=== JOB ITEM ===
What you return should be the lines from the one with "い。なんせ丹東は、目の前が北朝鮮と短時間で出国できる" through the one with "fueron, Miguel Esparza" in the data below, reproduced exactly with both ends, and no pictures at all.

=== LISTED RECORDS ===
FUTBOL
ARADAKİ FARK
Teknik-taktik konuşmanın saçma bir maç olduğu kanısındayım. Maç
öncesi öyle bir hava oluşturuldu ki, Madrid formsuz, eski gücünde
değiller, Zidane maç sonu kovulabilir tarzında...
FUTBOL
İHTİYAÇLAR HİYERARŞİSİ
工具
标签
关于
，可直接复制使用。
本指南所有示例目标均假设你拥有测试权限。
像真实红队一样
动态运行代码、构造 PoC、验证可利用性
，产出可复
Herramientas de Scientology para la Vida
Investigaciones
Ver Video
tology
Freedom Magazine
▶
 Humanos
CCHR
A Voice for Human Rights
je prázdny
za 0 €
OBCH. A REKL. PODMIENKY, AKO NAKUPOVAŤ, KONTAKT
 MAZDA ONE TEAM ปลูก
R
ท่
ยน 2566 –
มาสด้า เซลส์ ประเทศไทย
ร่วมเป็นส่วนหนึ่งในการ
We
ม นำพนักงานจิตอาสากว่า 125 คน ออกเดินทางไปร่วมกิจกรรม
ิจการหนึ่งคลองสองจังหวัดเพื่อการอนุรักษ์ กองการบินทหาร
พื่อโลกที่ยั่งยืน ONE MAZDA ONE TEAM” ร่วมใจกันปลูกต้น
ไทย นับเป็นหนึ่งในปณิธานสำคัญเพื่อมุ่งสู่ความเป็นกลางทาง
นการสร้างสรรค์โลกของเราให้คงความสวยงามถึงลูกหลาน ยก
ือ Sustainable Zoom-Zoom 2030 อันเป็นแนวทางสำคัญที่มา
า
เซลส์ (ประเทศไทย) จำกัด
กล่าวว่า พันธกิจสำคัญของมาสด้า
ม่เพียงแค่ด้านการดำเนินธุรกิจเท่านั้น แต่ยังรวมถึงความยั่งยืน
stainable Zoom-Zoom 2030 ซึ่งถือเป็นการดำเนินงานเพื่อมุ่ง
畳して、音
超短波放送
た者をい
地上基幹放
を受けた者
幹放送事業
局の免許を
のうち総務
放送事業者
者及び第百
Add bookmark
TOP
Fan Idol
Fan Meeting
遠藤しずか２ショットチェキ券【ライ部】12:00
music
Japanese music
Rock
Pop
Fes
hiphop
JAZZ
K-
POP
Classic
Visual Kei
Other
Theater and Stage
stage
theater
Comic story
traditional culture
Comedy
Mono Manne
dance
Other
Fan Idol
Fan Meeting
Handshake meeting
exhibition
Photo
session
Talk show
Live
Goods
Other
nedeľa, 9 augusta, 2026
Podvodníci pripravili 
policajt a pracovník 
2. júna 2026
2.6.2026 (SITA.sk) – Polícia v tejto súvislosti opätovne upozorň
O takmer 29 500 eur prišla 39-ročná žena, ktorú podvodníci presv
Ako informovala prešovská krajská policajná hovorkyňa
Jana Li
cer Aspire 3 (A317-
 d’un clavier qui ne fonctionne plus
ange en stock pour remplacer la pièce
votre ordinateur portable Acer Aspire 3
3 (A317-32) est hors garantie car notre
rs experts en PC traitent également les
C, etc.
==
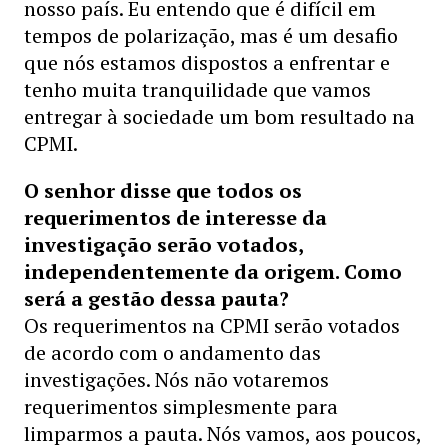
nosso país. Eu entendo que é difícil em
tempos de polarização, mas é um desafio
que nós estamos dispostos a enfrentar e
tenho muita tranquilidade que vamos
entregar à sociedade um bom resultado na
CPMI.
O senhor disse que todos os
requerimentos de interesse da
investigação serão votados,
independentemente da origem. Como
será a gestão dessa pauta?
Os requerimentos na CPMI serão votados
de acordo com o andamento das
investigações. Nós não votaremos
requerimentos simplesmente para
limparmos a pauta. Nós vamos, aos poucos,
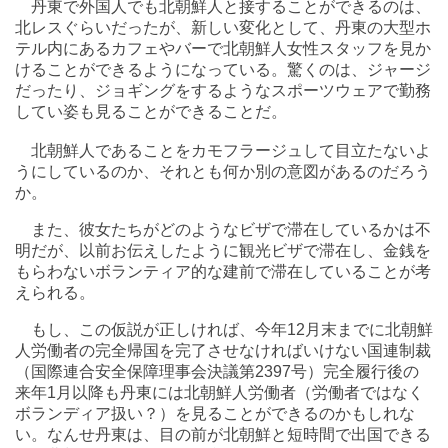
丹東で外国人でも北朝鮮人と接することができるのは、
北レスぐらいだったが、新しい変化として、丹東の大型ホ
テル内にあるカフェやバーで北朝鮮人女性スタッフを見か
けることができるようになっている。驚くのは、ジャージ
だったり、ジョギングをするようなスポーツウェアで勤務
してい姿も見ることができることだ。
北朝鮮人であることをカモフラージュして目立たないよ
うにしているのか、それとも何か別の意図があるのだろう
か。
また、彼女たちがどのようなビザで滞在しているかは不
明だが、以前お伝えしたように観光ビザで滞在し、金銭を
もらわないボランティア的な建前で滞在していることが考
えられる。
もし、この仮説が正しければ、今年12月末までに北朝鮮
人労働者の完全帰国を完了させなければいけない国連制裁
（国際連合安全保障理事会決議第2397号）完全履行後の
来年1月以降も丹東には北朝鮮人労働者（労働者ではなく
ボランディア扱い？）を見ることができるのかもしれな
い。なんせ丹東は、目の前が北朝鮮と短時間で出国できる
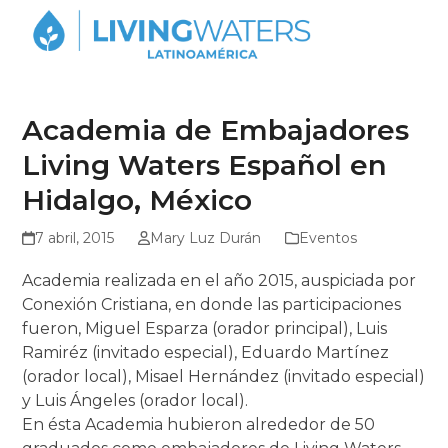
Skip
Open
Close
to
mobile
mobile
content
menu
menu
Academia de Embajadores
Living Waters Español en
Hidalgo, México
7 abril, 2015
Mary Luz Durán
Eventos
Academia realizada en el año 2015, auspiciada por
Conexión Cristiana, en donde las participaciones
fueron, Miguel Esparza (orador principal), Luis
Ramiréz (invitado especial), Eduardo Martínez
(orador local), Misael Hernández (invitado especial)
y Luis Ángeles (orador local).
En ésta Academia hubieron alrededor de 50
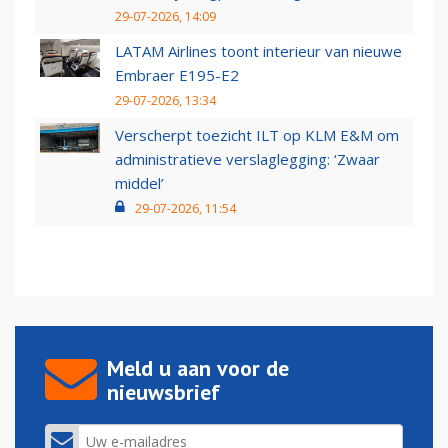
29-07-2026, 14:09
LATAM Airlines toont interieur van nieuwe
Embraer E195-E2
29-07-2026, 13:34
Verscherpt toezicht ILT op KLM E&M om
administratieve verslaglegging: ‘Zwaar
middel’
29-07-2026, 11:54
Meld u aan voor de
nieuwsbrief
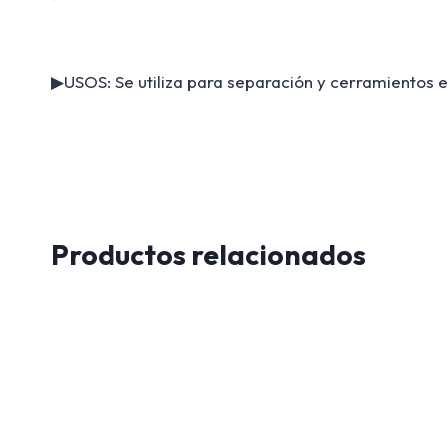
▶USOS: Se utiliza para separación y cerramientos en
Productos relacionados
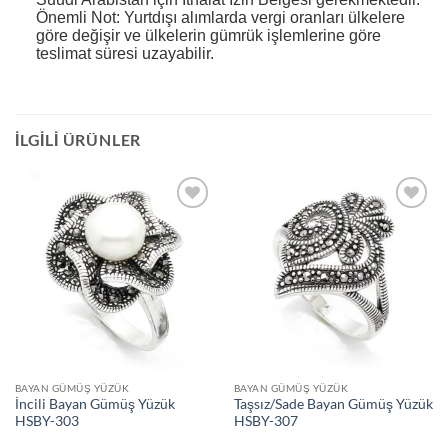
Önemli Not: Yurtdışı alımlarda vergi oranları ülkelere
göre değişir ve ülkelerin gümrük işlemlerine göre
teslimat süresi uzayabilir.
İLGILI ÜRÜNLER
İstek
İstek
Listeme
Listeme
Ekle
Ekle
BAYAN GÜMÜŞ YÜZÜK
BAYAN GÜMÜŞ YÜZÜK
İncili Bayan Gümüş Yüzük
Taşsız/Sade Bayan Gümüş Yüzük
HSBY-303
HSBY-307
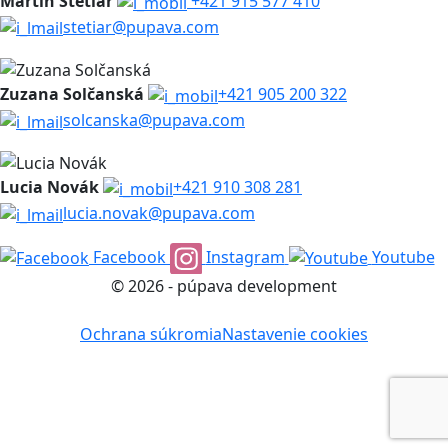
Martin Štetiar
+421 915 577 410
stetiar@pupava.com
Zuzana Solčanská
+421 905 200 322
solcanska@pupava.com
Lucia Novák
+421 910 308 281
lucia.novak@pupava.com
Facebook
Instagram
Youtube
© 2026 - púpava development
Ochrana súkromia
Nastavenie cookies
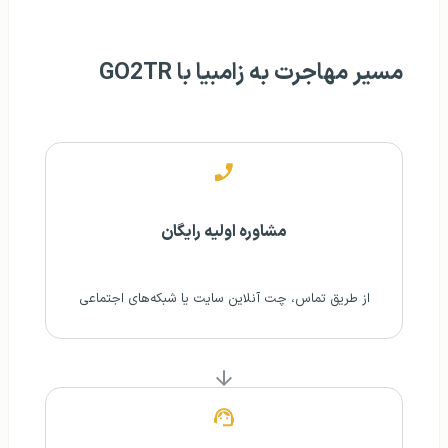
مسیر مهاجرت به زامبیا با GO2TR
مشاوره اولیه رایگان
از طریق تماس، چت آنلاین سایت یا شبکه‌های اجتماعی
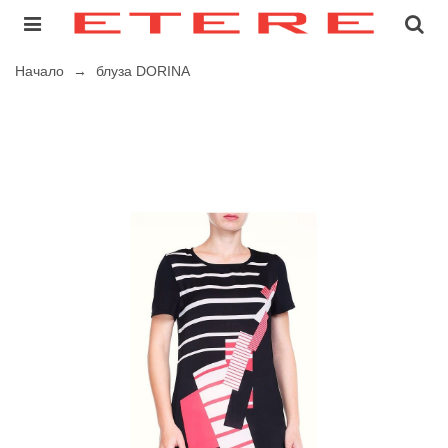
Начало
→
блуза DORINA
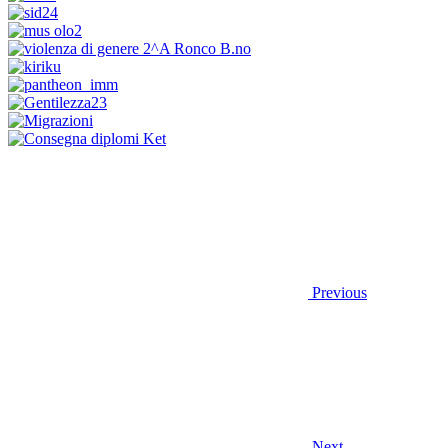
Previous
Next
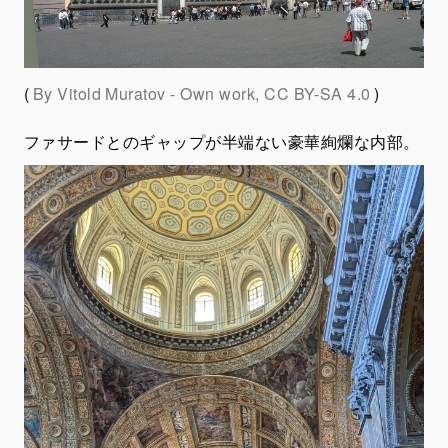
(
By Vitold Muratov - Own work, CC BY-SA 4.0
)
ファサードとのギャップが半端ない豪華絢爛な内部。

=== EXERCISE RESPONSE ===
い。なんせ丹東は、目の前が北朝鮮と短時間で出国できる
Skip
Open
Close
to
mobile
mobile
content
menu
menu
Academia de Embajadores
Living Waters Español en
Hidalgo, México
7 abril, 2015
Mary Luz Durán
Eventos
Academia realizada en el año 2015, auspiciada por
Conexión Cristiana, en donde las participaciones
fueron, Miguel Esparza (orador principal), Luis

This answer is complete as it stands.